Housing affordability and home ownership rates
While the Liberal Party is yet to reveal coherent policies on any issue whatsoever, all the signs are that their Leader, Peter Dutton, is seeking to link migration and housing affordability as major issues at the next election.
Dutton would like us to believe that the strong increase in housing prices reflects the increase in demand from what he calls “Labor’s Big Australia” driven by recent record levels of migration. Furthermore, Dutton would know that increasing home ownership has traditionally played well for the Liberals.
Indeed, the long run of Liberal governments post World War II, under Menzies and his successors, was very much built around increasing access to home ownership. This was seen as a worthy aspiration for all Australians, which would increase their sense of security and self-reliance, while giving them a greater stake in the capitalist system.
As my friend, the late Pat Troy, wrote “home owners were seen as ‘men of substance’, pillars of the community, while renters were seen as feckless transients with no connection with the community and no desire to be engaged.”
In recent years, however, home ownership has steadily fallen as housing has become less and less affordable.

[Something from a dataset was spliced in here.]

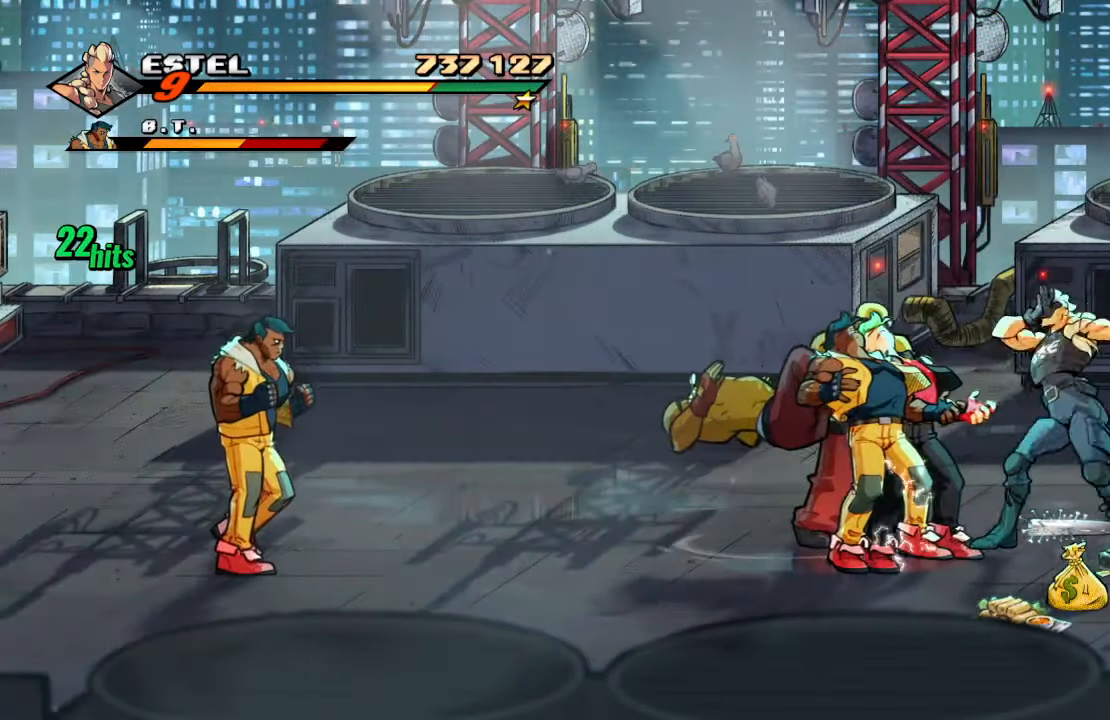
{"buttons": ["SQUARE", "DPAD_RIGHT"], "left_stick": "center", "right_stick": "center", "events": [[484, "DPAD_RIGHT", "down"]]}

For nearly 30 years between 1970 and the late 1990s house prices and average earnings increased at much the same rate. However, since then house prices have climbed relative to earnings, with the Sydney median house price more than doubling from 7.6 times the median earnings for a full-time male in 2000 to 15.3 times in 2023. Similarly in Melbourne the median house price almost doubled from 4.9 times the full-time male median earnings in 2000 to 9.6 times in 2023.
Arguably Sydney and Melbourne represent special cases, although they do account for 40 per cent of Australia’s population. Even for Australia as a whole, however, the median house price increased from about 3.5 times annualised average weekly earnings during the 1950s, 1960s and 1970s, to about 7.4 times today (note that for full-time persons the median wage is only about 82 per cent of the average wage).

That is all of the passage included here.